I think one of the problems is that calculus teaches us the ideas that there's a...

I think one of the problems is that calculus teaches us the ideas that there's an construction called a derivative, but in reality there's lots of different kinds of derivatives with different semantics and types. For the vast amount of applied math and engineering work, the two we need are the total (Fréchet) derivative:

https://en.wikipedia.org/wiki/Total_derivative#The_total_der...

By the way, most of that article is terrible, but the linear map definition is the one we want. There's also the directional (Gâteaux) derivative:

https://en.wikipedia.org/wiki/Directional_derivative

Candidly, unless you really know your problem, we virtually always want the total derivative since it gives rise to things like gradients and Hessians, which are useful objects that we can store in memory.

Now, the reason that I bring these two up is that their spaces, or really their types, are different. Given a function f:X->Y, the total derivative is a linear operator from X to Y:

(total) f'(x) \in L(X,Y)

The directional derivative is an element in the space Y:

(dir) f'(x;dx) \in Y

Now, at this point, the notation is screwed up since we used Lagrange notation for both. The reason that we can get away with this is that under certain assumptions, that are mostly satisfied in the things we care about, we have that:

f'(x)dx = f'(x;dx)

Alright, so why should we care? Leibniz and Newton notation do a terrible job at capturing this information. Lagrange and Euler notation do a good job at this. For your example:

f(x0) = d/dx (sin(x)cos(x)+x^2) | x=x0

The types don't line up because sin(x)cos(x)+x^2 is value, literally a real number, not a function. Using the above, I would write this as:

(x \in R |-> sin(x)cos(x)+x^2)'(x0)

In LaTeX |-> would be \mapsto. This types correctly in the definitions above since

x \in R |-> sin(x)cos(x)+x^2 \in [R -> R]

and

(x \in R |-> sin(x)cos(x)+x^2)'(x0) \in L(R,R)

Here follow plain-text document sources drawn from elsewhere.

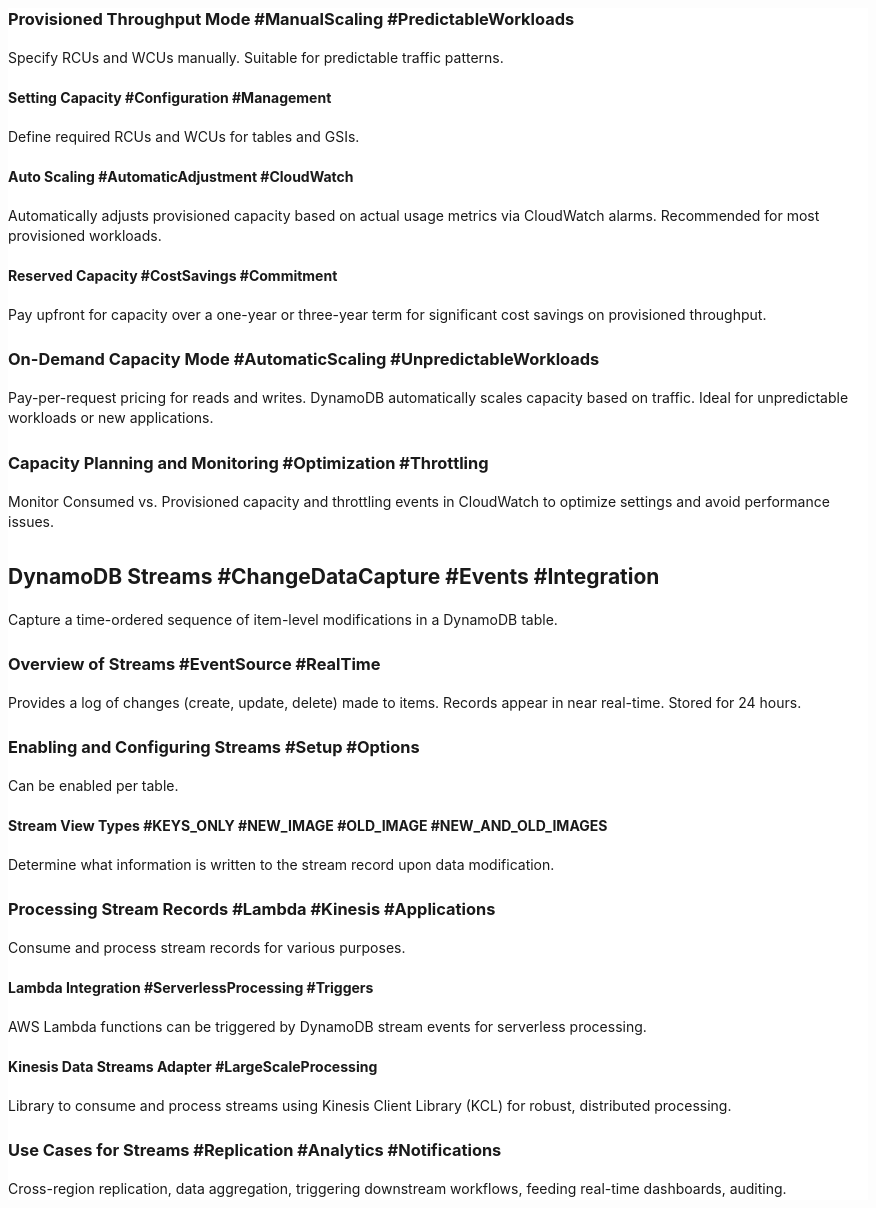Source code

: ### Provisioned Throughput Mode #ManualScaling #PredictableWorkloads
Specify RCUs and WCUs manually. Suitable for predictable traffic patterns.
#### Setting Capacity #Configuration #Management
Define required RCUs and WCUs for tables and GSIs.
#### Auto Scaling #AutomaticAdjustment #CloudWatch
Automatically adjusts provisioned capacity based on actual usage metrics via CloudWatch alarms. Recommended for most provisioned workloads.
#### Reserved Capacity #CostSavings #Commitment
Pay upfront for capacity over a one-year or three-year term for significant cost savings on provisioned throughput.

### On-Demand Capacity Mode #AutomaticScaling #UnpredictableWorkloads
Pay-per-request pricing for reads and writes. DynamoDB automatically scales capacity based on traffic. Ideal for unpredictable workloads or new applications.

### Capacity Planning and Monitoring #Optimization #Throttling
Monitor Consumed vs. Provisioned capacity and throttling events in CloudWatch to optimize settings and avoid performance issues.

## DynamoDB Streams #ChangeDataCapture #Events #Integration
Capture a time-ordered sequence of item-level modifications in a DynamoDB table.

### Overview of Streams #EventSource #RealTime
Provides a log of changes (create, update, delete) made to items. Records appear in near real-time. Stored for 24 hours.

### Enabling and Configuring Streams #Setup #Options
Can be enabled per table.
#### Stream View Types #KEYS_ONLY #NEW_IMAGE #OLD_IMAGE #NEW_AND_OLD_IMAGES
Determine what information is written to the stream record upon data modification.

### Processing Stream Records #Lambda #Kinesis #Applications
Consume and process stream records for various purposes.
#### Lambda Integration #ServerlessProcessing #Triggers
AWS Lambda functions can be triggered by DynamoDB stream events for serverless processing.
#### Kinesis Data Streams Adapter #LargeScaleProcessing
Library to consume and process streams using Kinesis Client Library (KCL) for robust, distributed processing.

### Use Cases for Streams #Replication #Analytics #Notifications
Cross-region replication, data aggregation, triggering downstream workflows, feeding real-time dashboards, auditing.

Of course, you probably wanted the value and not the function, which explains why we cheat in 1-D. So, we really should write:

(x \in R |-> sin(x)cos(x)+x^2)'(x0) 1 \in R

where we feed it the direction 1. And, yes, this is slightly more cumbersome that we may want, which is why there's a huge number of different notations. However, I do assert that the above generalizes properly all the way into infinite dimensions (Hilbert spaces) and provides a good foundation for typing out mathematical codes.

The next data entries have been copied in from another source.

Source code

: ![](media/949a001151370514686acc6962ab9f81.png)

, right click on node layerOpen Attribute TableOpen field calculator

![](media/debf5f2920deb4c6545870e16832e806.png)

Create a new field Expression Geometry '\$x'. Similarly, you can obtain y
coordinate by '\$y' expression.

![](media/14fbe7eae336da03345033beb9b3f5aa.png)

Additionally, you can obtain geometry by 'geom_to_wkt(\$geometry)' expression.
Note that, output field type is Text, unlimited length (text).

By the way, if anyone is looking for a book that does this right in my opinion, Rudin's "Principles of Mathematical Analysis" is amazing and his notation is good. For infinite dimensions, I prefer Zeidler's "Nonlinear Functional Analysis and Its Applications." Personally, what I look for is what I call properly typed notation that gives us easy access to useful tools like gradients, Taylor series, chain rule, and implicit and inverse function theorems. Again, most engineering and applied math work requires these theorems everywhere, so I find it best to keep them clean.